C’est lors d’un vol qui sort de la routine que la masse maximale à l’atterrissage peut poser problème. Si un avion décolle à masse maximale et doit faire face à une situation quelconque qui l’oblige à retourner à son aéroport de départ (problème technique, malaise d’un passager…), il n’aura pas le temps de consommer le carburant nécessaire et sera au-dessus de la masse maximale à l’atterrissage.
Quand les premiers jet commerciaux firent leur apparition à la fin des années 1950, la FAA instaura une loi indiquant que si la masse maximale au décollage excède 105 % de la masse maximale à l'atterrissage, l’appareil doit être muni d’un système d’évacuation du carburant. Des avions comme le Boeing 707 et du Douglas DC-8 en furent alors équipés. Si un de ces avions devait retourner vers l’aéroport d’où il avait décollé, il lui suffirait de larguer juste assez de carburant pour ramener sa masse au-dessous de sa masse maximale à l’atterrissage, puis atterrir.

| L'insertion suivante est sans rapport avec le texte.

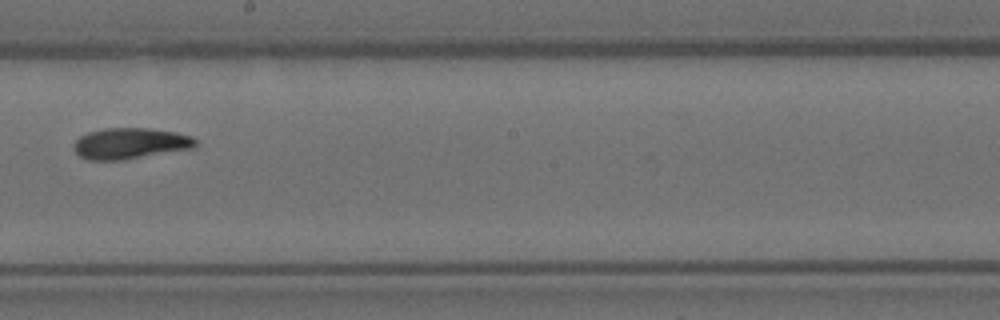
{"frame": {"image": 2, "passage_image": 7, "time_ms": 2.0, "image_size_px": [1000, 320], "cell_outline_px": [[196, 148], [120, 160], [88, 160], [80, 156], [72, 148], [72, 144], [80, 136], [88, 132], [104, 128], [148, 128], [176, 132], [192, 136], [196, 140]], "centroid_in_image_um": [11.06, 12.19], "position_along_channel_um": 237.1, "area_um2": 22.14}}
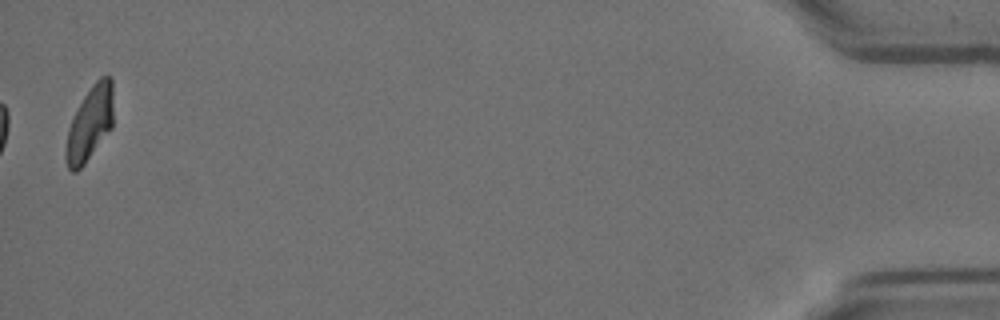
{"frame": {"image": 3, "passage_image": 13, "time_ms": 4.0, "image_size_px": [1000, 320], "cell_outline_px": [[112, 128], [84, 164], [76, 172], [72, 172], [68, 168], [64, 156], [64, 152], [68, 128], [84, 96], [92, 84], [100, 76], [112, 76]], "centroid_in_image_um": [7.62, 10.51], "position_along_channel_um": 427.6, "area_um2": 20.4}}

Assouplissement de la règle
Dans les années 1960, Boeing introduisit le 737 et Douglas le DC-8, les modèles originaux de ces deux avions étant des court-courriers, la loi des 105 % n’était pas un problème. Mais des variantes apparurent, équipées de moteurs JT8D plus puissants. Leur autonomie augmenta, ainsi que leur masse, les rendant incompatibles avec la loi des 105 %. L’installation de système d’évacuation de carburant étant trop coûteuse, la FAA abolit la « loi des 105 % », à condition que les appareils respectent les normes FAR 25.119 et FAR 25.121 après un vol de 15 minutes. En d’autres termes, il faut que l’avion (surchargé) puisse se poser avec les volets sortis au maximum et soit avec les deux réacteurs en fonctionnement, soit avec un réacteur hors-service.

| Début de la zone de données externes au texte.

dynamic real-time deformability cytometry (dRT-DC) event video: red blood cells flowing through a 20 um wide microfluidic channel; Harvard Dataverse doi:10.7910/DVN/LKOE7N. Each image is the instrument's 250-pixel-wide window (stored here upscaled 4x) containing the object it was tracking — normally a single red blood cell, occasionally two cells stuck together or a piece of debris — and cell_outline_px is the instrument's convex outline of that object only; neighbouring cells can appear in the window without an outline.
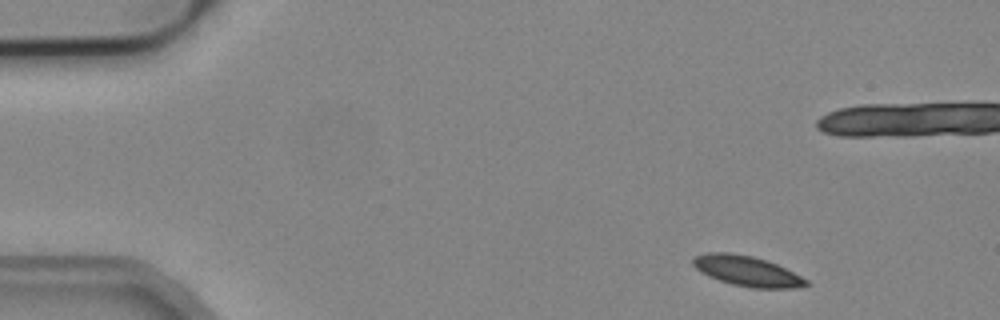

Depuis, la majorité des biréacteurs atteignent ces exigences. Le Boeing 737 (tous les modèles), le Douglas DC-9/MD-80 et Boeing 717, la famille Airbus A320 et de nombreux jets régionaux ne sont pas équipés de système de fuel-dumping. Dans le cas d’une urgence qui requiert un retour à l’aéroport de départ rapide, les pilotes ont pour consigne de descendre en décrivant des cercles afin de brûler du carburant[1], voire, si la situation l’exige, simplement d’atterrir. Les avions récents sont conçus pour pouvoir atterrir en surpoids dans des cas exceptionnels, moyennant une inspection poussée.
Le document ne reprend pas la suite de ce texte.